Tarde, de camino a tu carro, ya extinto el día, te topas con una conmoción frente a la puerta de la facultad. Desde tu distancia, detenido en la penumbra del pasillo, logras atisbar al director del departamento hablando y gesticulando fuertemente con el decano de estudiantes. Por tu lado pasa casi corriendo una de las secretarias chismosas, que no duda en compartir la escasa información que tiene, tal vez ya exagerada por la regla exponencial de los rumores.

—Parece que un profesor agredió a un estudiante o algo así. Yo voy pa’ lla pa’ enterarme. —Más información te alcanza mientras caminas acelerado. —La muchacha está bien nerviosa. La policía está en camino.

Tus pies van casi a galope, cuando te tropiezas con el villano ignorante del anfiteatro, quien te ignora. Llegando al automóvil te topas con un compañero que te felicita por lo de esta mañana. —Oye…a la verdad que estoy impresionado contigo. Ya era hora de que pusieran a este cabrón en su sitio. Hablamos mañana…digo…si todavía tienes trabajo.

No tienes puta idea de lo que habla. Enciendes el vehículo y arrancas nervioso por la calle hacia la avenida, perturbado por los verdaderos eventos del día. Ignoras las señales de transito y te cuelas por entre los carros para llegar al expreso. La lluvia comienza a lapidar el parabrisas. Quieres escapar de la fatalidad de lo que hiciste. Ella tenía no más de diecinueve o veinte años. Tu tienes no menos de cincuenta y cuatro. La noche mojada te diluye, como la carretera al auto. De seguro que se lo contará a sus amigas. Cambias automáticamente de carril para rebasar a un conductor incapacitado por el celular. Se lo contará a sus padres y también a la policía. La avalancha de consecuencias sepultará tu vida. Ella consintió. Cortas con tu compacto al carril de la extrema izquierda, para alejarte del tráfico lento y pesado. En pleno remordimiento por el placer prohibido que experimentaste, no te percatas de las barandas de concreto despintado que te van cercando. Distraído, haces caso omiso de los extraños signos que te advierten urgentes a través del cristal empañado. No das cuenta, ni recuerdas las horas y ni las reglas del carril reversible que inconscientemente estas penetrando. Cuando ves las luces gemelas venir, ya es demasiado tarde.

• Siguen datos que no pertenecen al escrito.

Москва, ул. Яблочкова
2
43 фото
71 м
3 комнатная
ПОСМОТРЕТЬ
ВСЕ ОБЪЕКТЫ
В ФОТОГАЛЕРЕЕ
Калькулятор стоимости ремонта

En el instante de tu muerte vez tu vida pasar como una chispa de luz: un arco de corriente con la energía para encender el aire en llamas, pero extinto en una fracción de segundo. Comenzada tu trasmigración, juras haber tenido la más extraña de las visiones. Te ves reflejado en el retrovisor, multiplicándote y sujetando infinitamente el manubrio del instrumento asesino, como si agarrándote a él, pudieras agarrarte a la vida. Justo antes de la oscuridad, regresa a tu mente el discurso de Feynman. Recuerdas bien lo que intuyó su genio, lo que pudo descifrar ese vasto intelecto en una simple fábula acerca de un electrón que se mueve de un cátodo a un ánodo en una explosión blanca. Recuerdas la belleza y la perfección que oculta la verdadera naturaleza, cuando imaginamos que el electrón recorre todos los caminos, todas las posibilidades, para moverse de aquí para allá. Se materializan en tu memoria, como en el espejo, todos esos universos paralelos que multiplican la existencia. Las decisiones de tus partículas, sus formas de existir, destruyen con desdén cualquier rastro de tu libre albedrio. No se te escapa la asombrosa, pero inevitable conclusión de todo esto: el electrón, como tú, recorrió todo el universo para saltar de un electrodo al otro. Escoges nada: ni el camino más corto, ni siquiera el más largo. Todos los senderos son posibles, en mayor o menor grado, y todos son agotados. Literalmente eres la suma de ti y todas tus circunstancias. Eres tan culpable como inocente. La integral de la probabilidad de todos tus pasos es la vida que vemos sublimada en un haz de luz.